Taxpayers will be able to use such guidance in case they’re challenged by the IRS at some point.

“We learned from a court case in 2024 that the IRS is not going to just take your word for it that the stock is QSBS,” said Nitti. “They want you to be able to prove that you’ve satisfied all the statutory requirements, and so the best thing selling investors can do is approach the corporation, express their belief that their stock may be QSBS, and hopefully get that necessary buy-in from the corporation to have transparency into the corporation’s activities, so that they can hire an accounting firm or a law firm, somebody to go in there and determine whether or not that stock is QSBS by doing all the quantitative and qualitative tests. Otherwise, tax advisors get put in a very tricky position where you might be asked to exclude gain, which is not something we’re in the habit of doing all that often on a federal income tax return, without the necessary assurances that the requirements have been met to exclude that gain.
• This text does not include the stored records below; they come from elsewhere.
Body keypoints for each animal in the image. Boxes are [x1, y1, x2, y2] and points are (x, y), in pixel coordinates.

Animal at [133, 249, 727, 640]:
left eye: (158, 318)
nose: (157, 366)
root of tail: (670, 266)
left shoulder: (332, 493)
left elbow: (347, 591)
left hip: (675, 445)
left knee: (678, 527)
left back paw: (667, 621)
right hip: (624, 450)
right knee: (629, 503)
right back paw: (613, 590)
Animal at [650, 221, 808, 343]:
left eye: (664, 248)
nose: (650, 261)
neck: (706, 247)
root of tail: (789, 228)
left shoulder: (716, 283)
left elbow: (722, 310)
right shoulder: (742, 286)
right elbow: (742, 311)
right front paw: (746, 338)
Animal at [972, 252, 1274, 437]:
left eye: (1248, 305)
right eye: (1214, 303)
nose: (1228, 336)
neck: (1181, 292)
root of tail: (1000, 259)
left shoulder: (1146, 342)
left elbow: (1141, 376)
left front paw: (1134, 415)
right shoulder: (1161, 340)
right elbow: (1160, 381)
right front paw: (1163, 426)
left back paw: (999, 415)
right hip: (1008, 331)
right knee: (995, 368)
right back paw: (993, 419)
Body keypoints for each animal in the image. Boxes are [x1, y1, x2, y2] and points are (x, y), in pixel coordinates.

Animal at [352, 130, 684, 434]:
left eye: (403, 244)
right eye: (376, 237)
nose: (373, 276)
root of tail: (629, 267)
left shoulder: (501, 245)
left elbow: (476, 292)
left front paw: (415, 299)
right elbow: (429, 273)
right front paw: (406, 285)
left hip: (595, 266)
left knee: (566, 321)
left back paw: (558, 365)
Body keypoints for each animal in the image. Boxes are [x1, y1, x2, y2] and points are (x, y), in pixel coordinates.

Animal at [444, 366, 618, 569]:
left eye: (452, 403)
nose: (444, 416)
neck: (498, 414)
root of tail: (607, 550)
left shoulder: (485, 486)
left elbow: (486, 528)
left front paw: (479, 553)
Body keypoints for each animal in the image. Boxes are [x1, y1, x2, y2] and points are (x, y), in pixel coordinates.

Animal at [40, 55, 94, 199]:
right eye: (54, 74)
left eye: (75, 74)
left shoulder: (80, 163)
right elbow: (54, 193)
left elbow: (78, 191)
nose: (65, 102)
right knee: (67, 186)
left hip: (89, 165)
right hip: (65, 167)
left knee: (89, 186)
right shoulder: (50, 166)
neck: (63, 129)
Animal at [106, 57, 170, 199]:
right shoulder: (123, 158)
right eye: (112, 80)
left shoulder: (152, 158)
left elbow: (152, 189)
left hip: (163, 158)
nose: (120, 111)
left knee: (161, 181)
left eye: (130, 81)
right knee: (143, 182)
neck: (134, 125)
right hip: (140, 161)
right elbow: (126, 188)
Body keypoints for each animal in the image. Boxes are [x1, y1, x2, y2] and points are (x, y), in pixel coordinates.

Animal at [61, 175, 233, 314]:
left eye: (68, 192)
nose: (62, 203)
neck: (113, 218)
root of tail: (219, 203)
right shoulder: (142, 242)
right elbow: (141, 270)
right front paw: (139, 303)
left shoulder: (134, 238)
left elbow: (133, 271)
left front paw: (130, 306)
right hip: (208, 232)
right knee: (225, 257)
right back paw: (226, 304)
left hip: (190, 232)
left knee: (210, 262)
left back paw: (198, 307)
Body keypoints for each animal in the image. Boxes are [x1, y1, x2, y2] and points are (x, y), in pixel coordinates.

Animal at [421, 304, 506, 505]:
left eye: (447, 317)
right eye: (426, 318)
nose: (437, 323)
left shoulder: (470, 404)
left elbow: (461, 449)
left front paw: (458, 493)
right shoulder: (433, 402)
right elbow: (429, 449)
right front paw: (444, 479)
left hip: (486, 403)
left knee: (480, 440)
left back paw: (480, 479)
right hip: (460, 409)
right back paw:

The more people start to understand — whether it’s the shareholders or the corporations themselves — how intricate the requirements for being QSBS are, the more people will start to push for formal representations that the stock does meet the definition of QSBS, and that will just put everyone in a better position to succeed should they ever face an IRS challenge.”

Despite the possible complications, businesses and their investors will want to take a closer look at the QSBS provision. “There’s not many provisions of the Code that allow you to sell anything for cash and walk away without any federal tax liability, so the expansion of a provision like that is certainly worthy of attention,” said Nitti.